Personal information
- Full name: Daniel Hayward
- Born: 19 October 1832 Chatteris, Cambridgeshire, England
- Died: 30 May 1910 (aged 77) Cambridge, Cambridgeshire, England
- Batting: Right-handed
- Relations: Daniel Hayward senior (father) Tom Hayward (son) Thomas Hayward (brother)

Domestic team information
- 1854: Surrey
- 1861–1869: Cambridgeshire

Career statistics
| Competition | First-class |
| Matches | 43 |
| Runs scored | 690 |
| Batting average | 10.00 |
| 100s/50s | –/2 |
| Top score | 59 |
| Catches/stumpings | 18/– |
- Source: Cricinfo, 11 February 2022

= Daniel Hayward (cricketer, born 1832) =

English cricketer

Daniel Hayward (9 October 1832 — 30 May 1910) was an English first-class cricketer.

The son of the cricketer Daniel Hayward, he was born at Chatteris in Cambridgeshire in October 1832. Pursuing a career as a professional cricketer, Hayward made his debut in first-class cricket for Cambridge Town Club against Cambridge University at Fenner's in 1852. He made one first-class appearance for Surrey in 1854, on the mistaken belief that he was born in Surrey. The Hayward family was an old Mitcham family, and his father had indeed played for Surrey; however, with Hayward being born in Cambridgeshire, he was strictly speaking not eligible to play for Surrey. Hayward continued to play first-class cricket until 1869, making a total of 41 appearances for various Cambridgeshire representative sides. He also played once for an All England Eleven against Yorkshire in 1862. Described by Wisden as a "good bat", he scored 690 runs at an average of exactly 10; he made two scores of over fifty, with a highest score of 59 against Cambridge University in 1854. In addition to play first-class cricket, Hayward also umpired it, standing in five matches between 1861 and 1875.
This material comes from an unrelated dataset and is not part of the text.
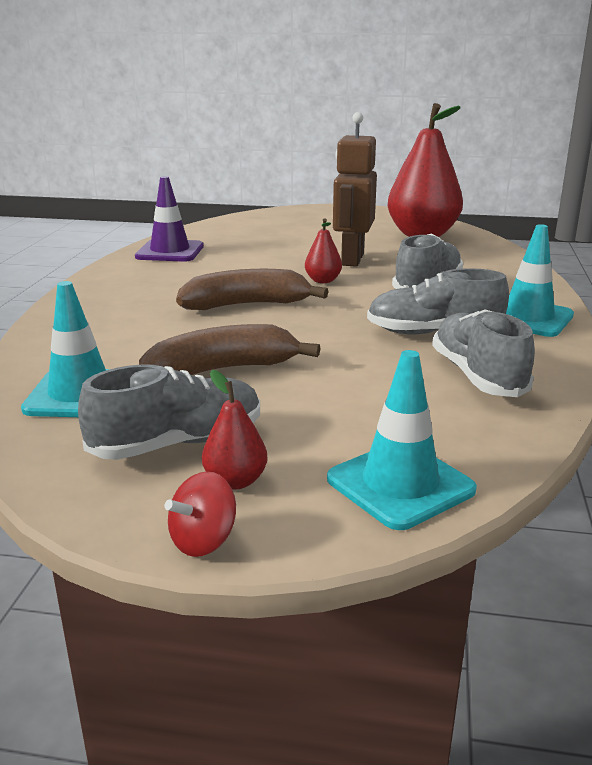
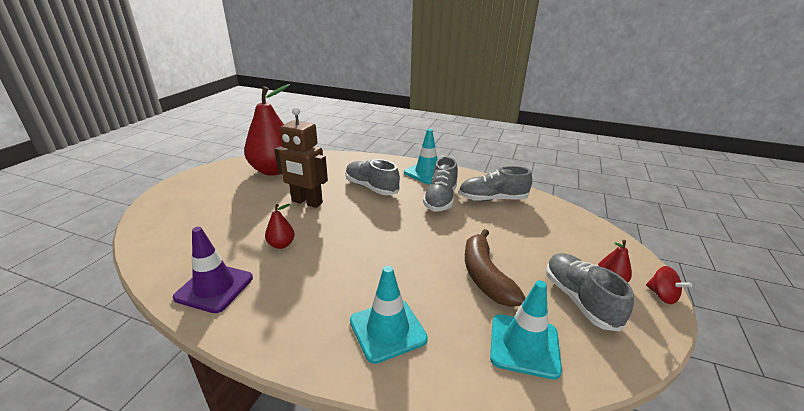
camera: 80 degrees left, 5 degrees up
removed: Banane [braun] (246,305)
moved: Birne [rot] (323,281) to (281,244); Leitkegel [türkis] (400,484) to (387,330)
After the end of his cricket career he became an inn-keeper at the Prince Regent Inn in Cambridge, alongside being a cricket and football outfitter. He died at Cambridge in May 1910, having been ill for a number of days prior. His brother was Thomas Hayward, considered the more famous cricketer of the two and considered the best batsman in England at the time. His son was Tom Hayward, who besides playing for Surrey, also represented England in Test cricket.